Но Митю Писарева почти не трогали, хотя он и был самым младшим в классе. В конце концов, он тоже приехал издалека, и жил не с родителями, а у какой-то тетушки, он не зазнавался и не ябедничал. Его дразнили «девчонкой», но, по правде говоря, и нельзя было не дразнить: высокий звонкий голосок, нежный румянец (фамильная черта!), тетрадки, все как одна, любовно обернуты цветной бумагой, перевязаны ленточками, в учебниках закладки, и перья всегда очинены… просто досада брала. Ходил Митя Писарев важно, как взрослый, руки держал на отлете, а толкни — сразу упадет. Драться с ним было неинтересно. Вот разве ущипнуть или руку выкрутить — чтобы весь покраснел, изображая невозмутимое достоинство, а голос жалобно задрожал: «Да что же это, господа! Полно ребячиться! За что?».
Чистюля, плакса, отличник — хотя казеннокоштный Ордин учился лучше, и Мостовенко и Цветков не отставали, — Митя все же иногда удивлял товарищей. То загрустит, затихнет — и целую неделю учителям от него толку не добиться. То на рекреациях ринется со всеми в обжоги — пятнашки, — на щеках багровые пятна, визгливо и громко хохочет, и хоть сам директор выйди в коридор — Писарев не увидит и не услышит.
Учителя к нему благоволили, особенно Буш, Эдуард Павлович, преподаватель немецкого. Словесник Владимир Яковлевич Стоюнин был суровее всех. И Писарев томился на уроках литературы. Свои гладкие, дельные сочинения он начинял общими местами, тоненьким эхом возвращая Стоюнину его же честные, черствые мысли. Но это в сочинениях по гимназической программе. А программа была урезана, хрестоматия Галахова бедна. И чтобы развивать учащихся, Стоюнин задавал им писать на вольные, неожиданные темы: «Первый урок за азбукой», «Скука»… В этих случаях у Писарева, к общему удивлению, выходило лучше всех. Всякий раз получался беззащитный мемуар, поразительная смесь жалобы и насмешки, точно было двое Писаревых — маленький и большой, точно старший писал о младшем, все без утайки.
«И нам случается скучать; как засидишься дома на праздниках; на улице холодно, пойдешь гулять, уши отморозишь; дома скучно сидеть; читать надоело, писать нечего, да если и было бы, так лень. — А тут шепчет какой-то голос, вроде совести: — повтори-ка риторику; да и хронологию не худо было бы поучить. Или набери слова из Корнелия Непота. — Э, отвечаешь на этот тайный голос, риторика пустяки, и повторять-то не стоит, хронологию подучить успею, ну а слова… да еще время впереди…

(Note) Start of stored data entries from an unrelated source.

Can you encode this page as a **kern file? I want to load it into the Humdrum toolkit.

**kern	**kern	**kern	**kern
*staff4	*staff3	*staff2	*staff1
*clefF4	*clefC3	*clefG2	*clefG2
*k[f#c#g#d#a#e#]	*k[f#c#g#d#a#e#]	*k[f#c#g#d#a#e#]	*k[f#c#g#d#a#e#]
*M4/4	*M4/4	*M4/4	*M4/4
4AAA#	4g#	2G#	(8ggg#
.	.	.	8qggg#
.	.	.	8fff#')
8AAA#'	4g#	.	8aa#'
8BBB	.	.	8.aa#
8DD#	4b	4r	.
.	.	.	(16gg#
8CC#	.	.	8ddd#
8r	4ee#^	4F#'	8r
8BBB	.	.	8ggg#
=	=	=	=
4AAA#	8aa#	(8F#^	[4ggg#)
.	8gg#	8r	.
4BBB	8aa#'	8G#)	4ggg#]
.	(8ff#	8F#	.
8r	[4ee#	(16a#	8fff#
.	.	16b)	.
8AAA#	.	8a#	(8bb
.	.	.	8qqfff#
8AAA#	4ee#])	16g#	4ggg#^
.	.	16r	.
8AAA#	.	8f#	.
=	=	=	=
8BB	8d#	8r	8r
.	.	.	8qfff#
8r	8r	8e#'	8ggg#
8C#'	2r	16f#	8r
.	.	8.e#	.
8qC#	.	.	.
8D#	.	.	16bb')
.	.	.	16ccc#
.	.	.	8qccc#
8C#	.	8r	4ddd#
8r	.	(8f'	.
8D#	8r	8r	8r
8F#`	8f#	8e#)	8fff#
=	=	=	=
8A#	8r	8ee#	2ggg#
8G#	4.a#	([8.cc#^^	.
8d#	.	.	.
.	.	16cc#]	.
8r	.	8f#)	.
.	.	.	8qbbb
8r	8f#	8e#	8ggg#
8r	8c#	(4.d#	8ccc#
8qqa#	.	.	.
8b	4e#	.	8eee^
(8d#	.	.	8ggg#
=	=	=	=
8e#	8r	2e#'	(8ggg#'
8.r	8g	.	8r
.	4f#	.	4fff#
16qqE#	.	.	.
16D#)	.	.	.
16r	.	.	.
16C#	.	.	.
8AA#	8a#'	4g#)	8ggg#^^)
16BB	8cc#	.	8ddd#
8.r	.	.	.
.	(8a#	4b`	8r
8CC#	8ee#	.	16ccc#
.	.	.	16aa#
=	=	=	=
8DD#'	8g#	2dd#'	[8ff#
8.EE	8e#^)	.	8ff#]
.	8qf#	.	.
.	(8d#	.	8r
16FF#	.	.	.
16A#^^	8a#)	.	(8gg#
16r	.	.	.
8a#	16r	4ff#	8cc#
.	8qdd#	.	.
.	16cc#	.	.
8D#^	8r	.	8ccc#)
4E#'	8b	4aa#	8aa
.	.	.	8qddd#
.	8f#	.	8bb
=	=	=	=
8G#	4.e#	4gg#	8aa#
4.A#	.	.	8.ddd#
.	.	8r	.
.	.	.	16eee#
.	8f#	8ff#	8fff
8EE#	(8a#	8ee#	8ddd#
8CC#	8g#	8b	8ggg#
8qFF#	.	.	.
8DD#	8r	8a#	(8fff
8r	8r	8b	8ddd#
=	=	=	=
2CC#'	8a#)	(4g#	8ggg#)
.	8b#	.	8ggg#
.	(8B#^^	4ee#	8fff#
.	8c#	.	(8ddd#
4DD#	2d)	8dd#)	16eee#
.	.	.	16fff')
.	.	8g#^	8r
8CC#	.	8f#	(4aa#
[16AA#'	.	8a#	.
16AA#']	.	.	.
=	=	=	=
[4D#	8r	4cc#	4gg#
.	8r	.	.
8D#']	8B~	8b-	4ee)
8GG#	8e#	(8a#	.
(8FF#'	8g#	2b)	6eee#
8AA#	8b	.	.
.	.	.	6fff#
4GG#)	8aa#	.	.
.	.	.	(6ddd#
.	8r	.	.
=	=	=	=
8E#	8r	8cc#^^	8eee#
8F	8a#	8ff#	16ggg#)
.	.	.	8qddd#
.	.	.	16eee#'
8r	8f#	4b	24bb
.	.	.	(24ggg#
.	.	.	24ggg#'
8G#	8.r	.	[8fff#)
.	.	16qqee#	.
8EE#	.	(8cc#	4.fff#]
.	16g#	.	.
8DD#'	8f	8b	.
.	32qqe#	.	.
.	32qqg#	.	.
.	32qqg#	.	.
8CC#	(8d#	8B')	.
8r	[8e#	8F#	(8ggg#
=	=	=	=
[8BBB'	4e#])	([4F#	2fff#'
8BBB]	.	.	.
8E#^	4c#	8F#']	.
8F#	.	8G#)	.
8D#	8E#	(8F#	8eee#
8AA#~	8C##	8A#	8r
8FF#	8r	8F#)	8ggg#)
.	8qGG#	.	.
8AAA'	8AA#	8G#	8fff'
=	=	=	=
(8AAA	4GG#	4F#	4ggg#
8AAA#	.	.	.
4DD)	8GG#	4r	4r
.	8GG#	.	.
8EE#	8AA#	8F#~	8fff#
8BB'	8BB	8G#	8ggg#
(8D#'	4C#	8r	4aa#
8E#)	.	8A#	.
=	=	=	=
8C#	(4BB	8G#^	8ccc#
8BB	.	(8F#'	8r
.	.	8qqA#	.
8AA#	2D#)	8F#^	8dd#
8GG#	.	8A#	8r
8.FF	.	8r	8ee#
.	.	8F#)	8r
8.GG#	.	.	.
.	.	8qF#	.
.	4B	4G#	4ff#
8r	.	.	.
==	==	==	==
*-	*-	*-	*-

Вот и заглушишь кой-как тайный голос и опять предаешься полусонному бездействию и погрузишься почти в то состоянье, в котором Китайцы представляют своих ленивых богов. — Но ведь это смешная сторона скуки; но беда, если к ней присоединится какая-нибудь другая причина; например, уединение; тогда она принимает громадные размеры, она переходит в тоску; к скуке присоединяется какая-то болезненная грусть, какое-то томительное, тяжелое, душное чувство одиночества, какая-то тайная, непонятная боязнь, сжимающая сердце, и скука, чувство и без того неприятное, делается невыносимым, переходит в хандру, приводит в отчаянье, и решительно отравляет жизнь».
Стоюнин выводил на полях: «Очень хорошо» — и ставил дату. Ни он и никто другой ни тогда, ни после не видели на линованной бумаге пятен судьбы.